---- About Us----

 

The South African Chapter of the International Association of Women Judges was formed in August 2004 and was formally inaugurated by the then South African President Thabo Mbeki at a ceremony on 8 August 2004. The membership of the Chapter comprises both Judges and Magistrates, and seeks to bring together female and male judicial officers in South Africa, who embrace the objectives of the International Association of Women Judges.

Since its inception 24 years ago, the IAWJ has grown to more than 4, 600 members in more than 75 countries around the globe, and has made great strides in empowering women throughout the world so that the day to day problems of women and children can be properly resolved through judicial systems. The Chapter is a juristic person, which is further a non- profit and non-governmental organization. The Chapter is run on funds from membership fees.

“OUR INTERNATIONAL HISTORY” - AN INSPIRATION FOR THE LADY JUSTICES OF THE SOUTH AFRICAN JUDICIARY

Even today, there are some places in the world where women are unable to become judges, and women judges seem universally to continue a struggle to attain equality and parity within their professions and societies. For instance, in countries where women judges outnumber men judges, judges often receive low pay for the job, and are otherwise marginalized by a lack of respect for the judiciary. In countries where there are equal numbers of women and men, women often receive less desirable case assignments, have to relocate away from family, or have fewer sought-after administrative duties.

Or consider those countries where both pay and stature may be equal, but the number of women judges remains a small proportion of the total number. So, while the battles may be different in different countries or different parts of the world, there seem to be always battles for the women. We know that, even today, no country in the world is able to claim that it has been able to eliminate violence and pernicious discrimination against women in society.

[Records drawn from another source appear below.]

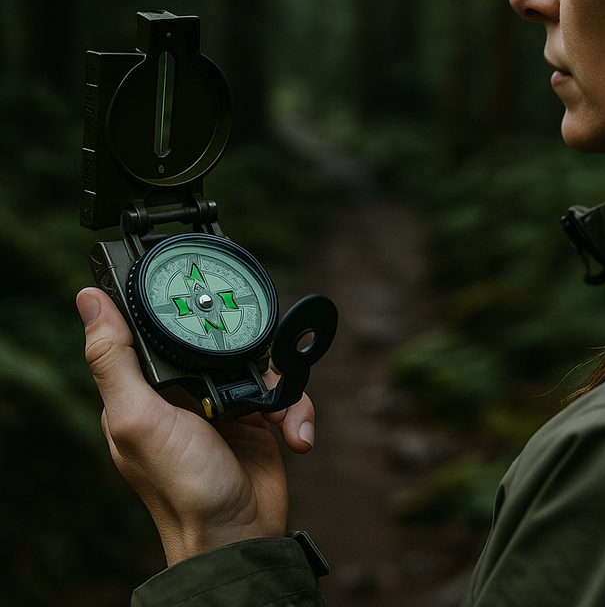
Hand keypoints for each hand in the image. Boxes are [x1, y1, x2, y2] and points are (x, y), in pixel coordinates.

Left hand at [77, 287, 314, 565]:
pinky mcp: (257, 418)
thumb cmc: (183, 487)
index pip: (155, 330)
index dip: (176, 310)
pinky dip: (295, 410)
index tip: (198, 289)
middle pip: (217, 340)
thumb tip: (88, 299)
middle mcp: (182, 393)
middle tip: (252, 367)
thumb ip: (115, 360)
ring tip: (278, 416)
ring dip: (278, 387)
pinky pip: (283, 393)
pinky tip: (293, 435)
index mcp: (144, 390)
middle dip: (243, 348)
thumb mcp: (139, 419)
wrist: (240, 536)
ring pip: (258, 362)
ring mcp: (223, 404)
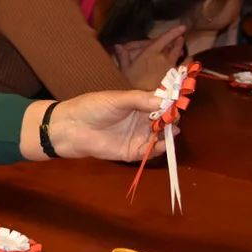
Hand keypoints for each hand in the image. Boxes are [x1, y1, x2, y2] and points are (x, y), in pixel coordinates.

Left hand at [44, 91, 171, 161]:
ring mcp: (138, 136)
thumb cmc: (93, 108)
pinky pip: (150, 152)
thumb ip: (140, 99)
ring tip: (172, 130)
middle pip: (165, 121)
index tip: (180, 102)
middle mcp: (142, 121)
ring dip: (168, 134)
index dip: (171, 103)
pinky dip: (159, 149)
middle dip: (172, 119)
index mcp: (139, 104)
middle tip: (174, 118)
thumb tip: (165, 100)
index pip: (162, 103)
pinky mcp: (132, 152)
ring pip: (161, 137)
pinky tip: (162, 143)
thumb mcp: (117, 99)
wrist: (71, 128)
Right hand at [117, 25, 185, 90]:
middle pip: (176, 46)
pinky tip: (189, 62)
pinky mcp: (175, 76)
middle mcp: (164, 57)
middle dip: (179, 41)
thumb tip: (118, 46)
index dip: (174, 31)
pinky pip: (186, 67)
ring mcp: (171, 67)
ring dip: (183, 51)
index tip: (182, 27)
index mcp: (151, 52)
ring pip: (181, 56)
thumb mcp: (124, 68)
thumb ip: (122, 56)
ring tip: (184, 50)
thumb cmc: (132, 82)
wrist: (143, 96)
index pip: (165, 38)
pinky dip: (188, 63)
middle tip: (180, 38)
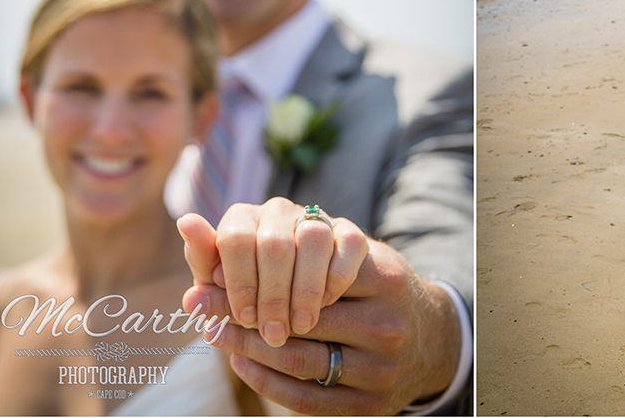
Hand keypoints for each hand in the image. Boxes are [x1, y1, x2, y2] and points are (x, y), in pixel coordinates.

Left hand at [177, 197, 368, 346]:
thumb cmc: (250, 293)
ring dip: (306, 288)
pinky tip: (328, 302)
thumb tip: (186, 247)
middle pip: (275, 243)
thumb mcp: (222, 289)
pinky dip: (337, 275)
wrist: (298, 292)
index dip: (240, 280)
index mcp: (241, 218)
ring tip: (302, 324)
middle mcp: (277, 211)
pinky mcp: (348, 232)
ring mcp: (315, 218)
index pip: (236, 238)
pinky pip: (348, 243)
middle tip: (274, 333)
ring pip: (313, 240)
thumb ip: (206, 273)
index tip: (244, 318)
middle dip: (273, 294)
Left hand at [186, 241, 462, 414]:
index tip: (213, 272)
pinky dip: (265, 381)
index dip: (255, 274)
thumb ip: (293, 239)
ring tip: (214, 331)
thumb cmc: (374, 287)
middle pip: (300, 320)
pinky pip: (306, 398)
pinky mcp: (372, 406)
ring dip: (246, 348)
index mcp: (384, 276)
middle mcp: (388, 323)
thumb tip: (193, 224)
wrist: (432, 338)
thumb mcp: (352, 252)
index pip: (309, 273)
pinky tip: (242, 363)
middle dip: (240, 311)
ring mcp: (382, 368)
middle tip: (198, 303)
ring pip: (299, 361)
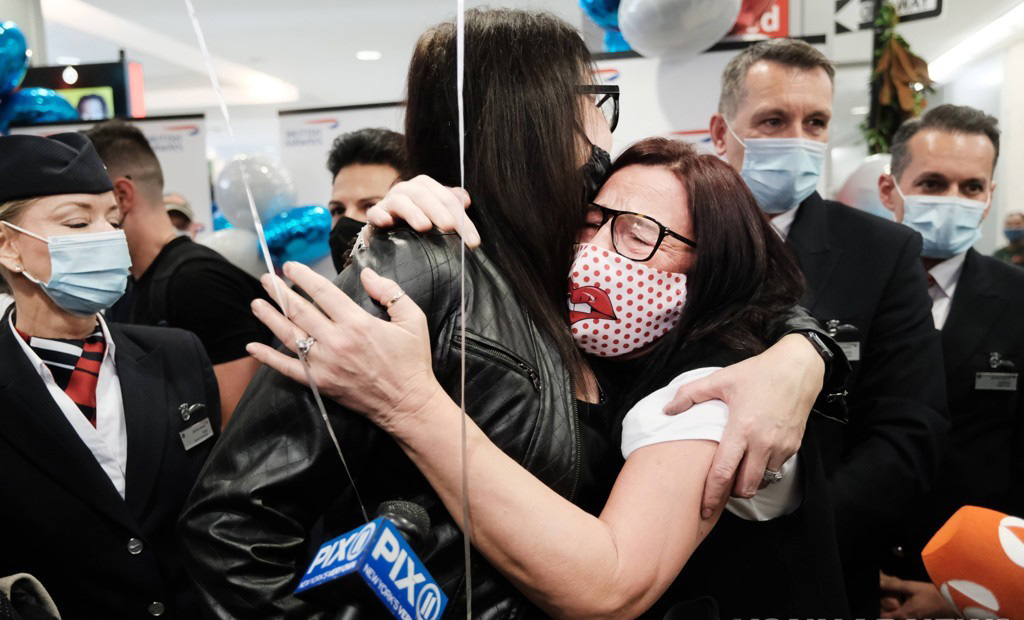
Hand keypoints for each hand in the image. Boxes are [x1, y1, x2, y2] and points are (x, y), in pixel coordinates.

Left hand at [246, 261, 444, 432]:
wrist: (408, 403)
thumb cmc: (412, 361)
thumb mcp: (413, 319)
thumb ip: (389, 292)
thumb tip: (366, 273)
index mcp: (357, 323)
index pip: (323, 292)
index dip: (304, 277)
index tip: (290, 266)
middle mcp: (336, 341)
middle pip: (300, 310)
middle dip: (280, 292)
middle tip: (266, 279)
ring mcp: (325, 363)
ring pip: (290, 335)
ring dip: (270, 317)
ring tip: (256, 302)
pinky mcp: (320, 383)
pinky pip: (288, 368)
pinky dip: (268, 357)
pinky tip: (252, 347)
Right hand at [366, 175, 479, 247]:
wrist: (387, 231)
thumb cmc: (416, 222)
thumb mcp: (437, 214)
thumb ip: (451, 206)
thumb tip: (466, 200)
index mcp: (426, 187)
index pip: (448, 200)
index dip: (462, 219)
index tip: (473, 241)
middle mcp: (407, 190)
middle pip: (425, 196)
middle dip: (439, 211)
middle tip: (450, 227)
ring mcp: (389, 201)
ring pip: (401, 201)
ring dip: (413, 212)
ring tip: (424, 226)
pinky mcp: (375, 215)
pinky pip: (375, 213)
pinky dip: (380, 216)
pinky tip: (386, 222)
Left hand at [663, 334, 823, 516]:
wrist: (798, 369)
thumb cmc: (758, 373)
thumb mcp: (721, 379)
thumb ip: (690, 394)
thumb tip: (667, 410)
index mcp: (742, 428)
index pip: (724, 472)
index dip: (712, 494)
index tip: (703, 508)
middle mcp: (763, 443)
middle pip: (746, 487)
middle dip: (731, 493)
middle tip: (720, 487)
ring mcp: (781, 447)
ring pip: (763, 481)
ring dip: (749, 482)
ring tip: (738, 471)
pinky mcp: (794, 446)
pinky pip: (776, 469)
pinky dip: (764, 470)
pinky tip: (754, 457)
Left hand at [879, 573, 957, 618]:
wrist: (954, 601)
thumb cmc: (933, 595)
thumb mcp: (912, 587)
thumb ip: (894, 586)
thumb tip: (879, 584)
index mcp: (905, 615)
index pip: (885, 617)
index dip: (881, 610)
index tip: (880, 602)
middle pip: (894, 618)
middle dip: (890, 610)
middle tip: (891, 598)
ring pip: (903, 617)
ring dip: (899, 610)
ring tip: (900, 599)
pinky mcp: (925, 619)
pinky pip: (911, 616)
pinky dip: (908, 611)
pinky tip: (911, 601)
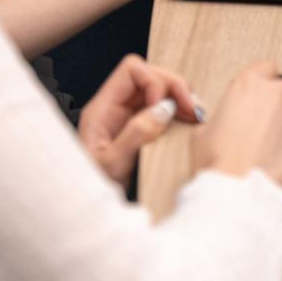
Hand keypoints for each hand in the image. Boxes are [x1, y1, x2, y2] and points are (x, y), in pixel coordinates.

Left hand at [78, 54, 202, 185]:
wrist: (86, 209)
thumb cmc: (92, 186)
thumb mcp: (112, 164)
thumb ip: (136, 134)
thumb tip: (164, 109)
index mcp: (102, 108)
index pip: (131, 70)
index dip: (153, 82)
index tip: (164, 108)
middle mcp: (115, 107)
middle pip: (150, 75)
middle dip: (174, 87)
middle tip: (192, 109)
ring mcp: (128, 116)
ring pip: (159, 90)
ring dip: (180, 97)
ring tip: (195, 114)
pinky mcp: (140, 128)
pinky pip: (162, 108)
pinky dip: (179, 110)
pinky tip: (189, 121)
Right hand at [195, 60, 281, 187]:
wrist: (238, 189)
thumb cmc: (219, 164)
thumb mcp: (203, 133)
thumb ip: (219, 119)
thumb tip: (221, 124)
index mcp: (249, 85)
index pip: (266, 68)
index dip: (267, 82)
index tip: (266, 93)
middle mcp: (278, 93)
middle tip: (277, 123)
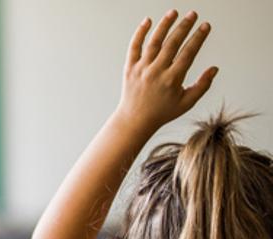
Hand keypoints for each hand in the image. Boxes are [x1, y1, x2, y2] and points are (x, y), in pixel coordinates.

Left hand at [115, 10, 216, 131]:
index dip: (198, 38)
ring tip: (174, 12)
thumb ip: (202, 85)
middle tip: (193, 14)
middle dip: (184, 27)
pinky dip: (140, 33)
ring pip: (154, 42)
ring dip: (164, 25)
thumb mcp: (187, 102)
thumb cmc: (162, 112)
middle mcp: (156, 72)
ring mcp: (142, 69)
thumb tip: (214, 68)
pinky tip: (147, 21)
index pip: (188, 53)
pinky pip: (134, 47)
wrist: (135, 120)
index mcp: (172, 79)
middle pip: (172, 44)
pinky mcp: (130, 68)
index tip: (206, 26)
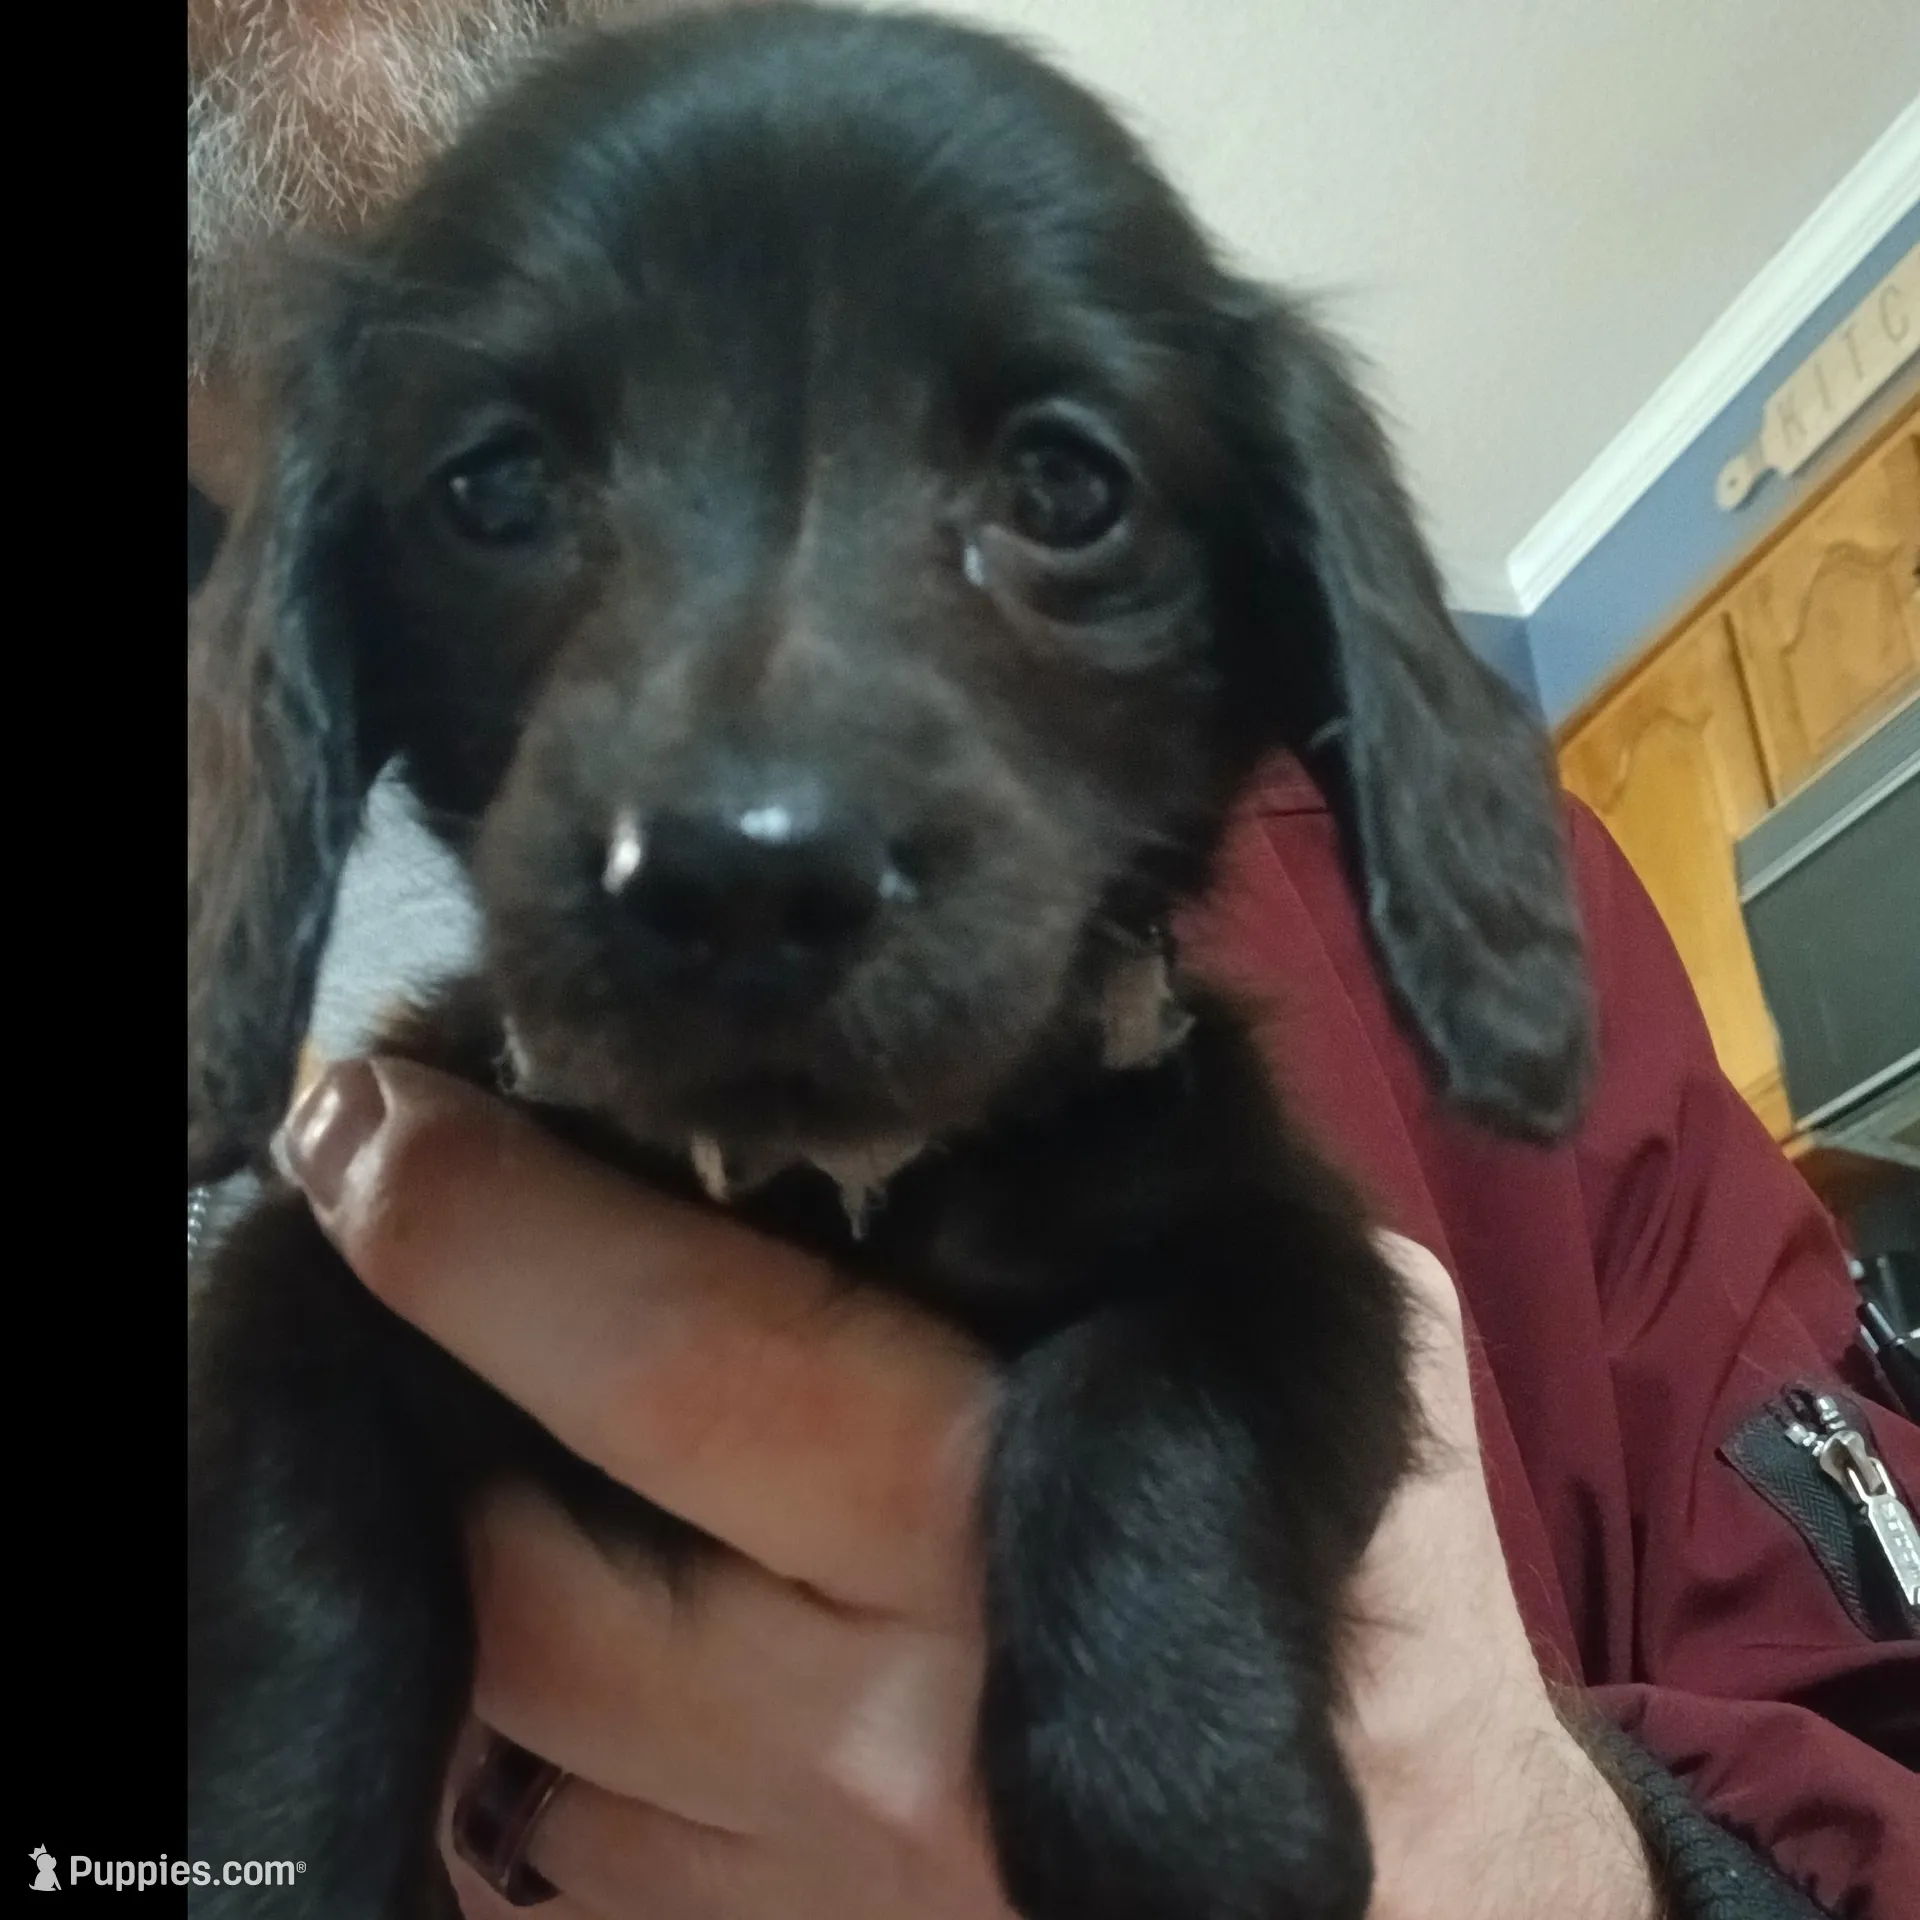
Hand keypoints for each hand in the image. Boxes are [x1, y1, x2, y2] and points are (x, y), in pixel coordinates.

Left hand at [282, 1058, 1653, 1917]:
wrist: (1412, 1894)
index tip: (374, 1110)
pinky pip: (542, 1829)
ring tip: (469, 1366)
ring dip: (454, 1516)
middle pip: (528, 1554)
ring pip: (505, 1698)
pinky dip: (513, 1683)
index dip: (494, 1229)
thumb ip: (1138, 1171)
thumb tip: (938, 1062)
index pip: (689, 1359)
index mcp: (1013, 1534)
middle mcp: (879, 1742)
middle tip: (364, 1174)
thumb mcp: (1306, 1315)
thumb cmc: (1348, 1565)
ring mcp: (799, 1893)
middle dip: (416, 1351)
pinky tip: (575, 1556)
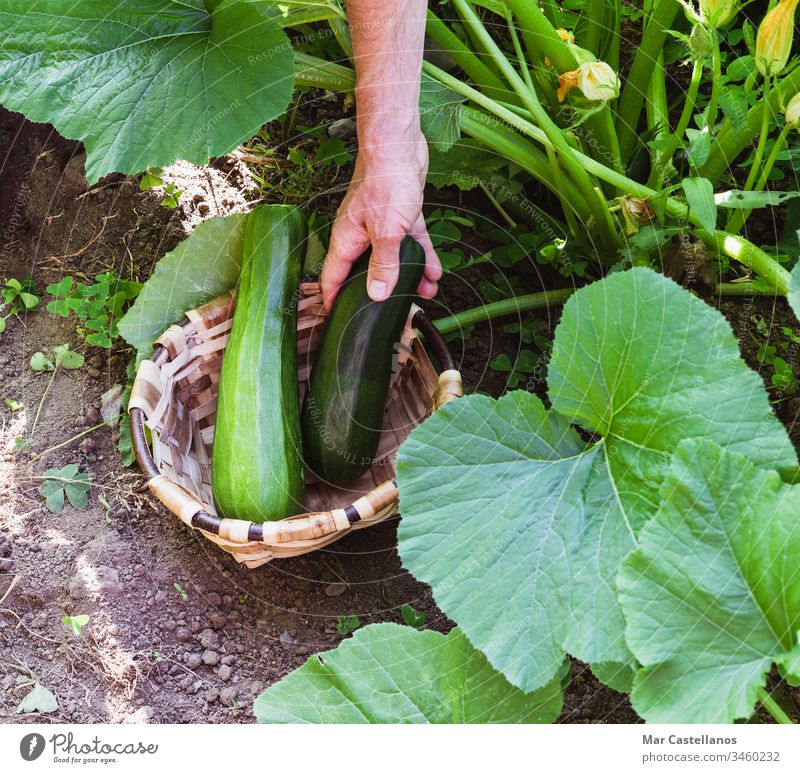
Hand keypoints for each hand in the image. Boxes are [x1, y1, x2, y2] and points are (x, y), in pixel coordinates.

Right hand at [321, 129, 440, 308]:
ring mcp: (380, 224)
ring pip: (394, 258)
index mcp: (346, 240)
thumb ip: (382, 265)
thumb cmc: (385, 181)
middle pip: (368, 271)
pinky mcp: (400, 215)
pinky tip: (435, 271)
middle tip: (395, 312)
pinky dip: (422, 255)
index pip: (333, 277)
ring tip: (426, 293)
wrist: (399, 144)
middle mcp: (360, 235)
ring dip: (410, 276)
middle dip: (383, 292)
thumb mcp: (385, 232)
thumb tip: (375, 295)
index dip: (334, 300)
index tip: (339, 320)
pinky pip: (410, 241)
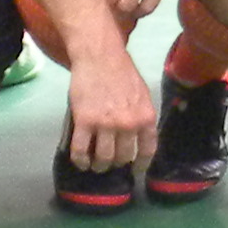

And so the work of the International Association of Women Judges was begun, and continues. A courageous and inspired group of 50 women judges from around the world came together in 1991. Since its inception, the IAWJ has grown to more than 4, 600 members in more than 75 countries around the globe, and has made great strides in empowering women throughout the world so that the day to day problems of women and children can be properly resolved through judicial systems.

 

The objectives of the South African Chapter are:

  1. To assist women to participate meaningfully in the justice system in South Africa and to assist in the provision of public legal education and information programs;
  2. To contribute towards the promotion of human rights and equality, the enhancement of the administration of justice for the benefit of all including access to justice, with particular focus on issues concerning children, women and other vulnerable groups in South Africa;
  3. To contribute to the development of human rights to ensure that the justice system promotes and protects the rights and interests of women and others, and reflects equality before the law for women and others in our society by encouraging and implementing strategies to achieve gender equality in the justice system;
  4. To support programs and activities to discourage violence and abuse, in whatever form, in our society with particular focus on violence against women, children and other vulnerable groups;
  5. To eradicate the barriers which interfere with the full participation by women in the legal system in order to promote and support the advancement of women at all levels of the judiciary so that the judiciary reflects the demographics of the society it serves;
  6. To disseminate information affecting women judicial officers;
  7. To participate in national and international conferences, judicial exchanges, fora, seminars and training programmes for the benefit of judicial officers and other interested persons in order to increase understanding of the broad range of social, economic, psychological and cultural factors that affect and/or influence women who are affected by the justice system.
  8. To inform and educate the public about the role of the judiciary in the justice system, in promoting and protecting equal rights and interests of women, children and other vulnerable groups, and to work towards building confidence in the judiciary;
  9. To encourage co-operation of the members of the Chapter at all levels in order to maximize their efficiency in the discharge of their judicial duties so that they may serve their communities and the nation more effectively;
  10. To co-operate with the International Association of Women Judges in the furtherance of its objectives;
  11. To encourage cooperation and collaboration between women judicial officers of all nations;
  12. To cooperate and work with other provincial, national and international associations, institutions, bodies, organizations and governments on issues of interest to women in South Africa in order to achieve the above objectives.

The reasons for joining IAWJ are numerous. It is our duty as judicial officers to ensure equality before the law and access to justice for all. The South African Chapter has, in the very short time it has been in existence, done much to promote these ideals. We have dedicated ourselves to building public confidence in the judiciary, both at the Lower Court as well as High Court levels.